◆ EXERCISE ◆
From the first line to the last, return the data exactly, with no pictures.
START MATERIAL FOR THE TASK
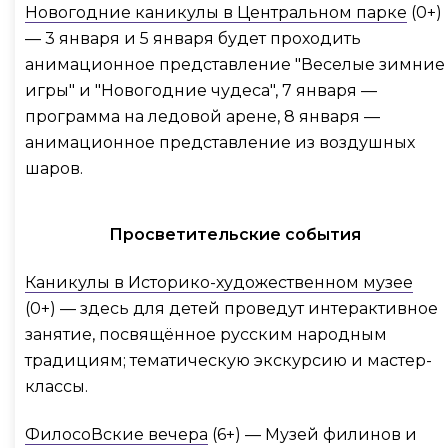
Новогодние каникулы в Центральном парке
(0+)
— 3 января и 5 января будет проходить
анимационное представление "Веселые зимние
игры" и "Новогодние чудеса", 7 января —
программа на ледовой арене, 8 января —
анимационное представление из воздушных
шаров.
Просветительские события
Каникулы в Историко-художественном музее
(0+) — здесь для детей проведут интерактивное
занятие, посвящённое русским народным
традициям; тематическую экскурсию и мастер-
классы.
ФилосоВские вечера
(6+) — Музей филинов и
END MATERIAL FOR THE TASK
◆ WRITTEN ANSWER ◆
Новогодние каникулы в Центральном парке
(0+)
— 3 января и 5 января будет проходить
анимационное представление "Веселые зимние
игры" и "Новогодние чудеса", 7 января —
программа на ледовой арене, 8 января —
анимационное представление из воздушных
шаров.
Просветительские события
Каникулы в Историко-художественном музее
(0+) — здесь для детей проведут интерактивное
занятие, посвящённое русским народным
традициям; тематическую экскурсию и мастер-
классы.
ФилосоВские вечера
(6+) — Музей филинов и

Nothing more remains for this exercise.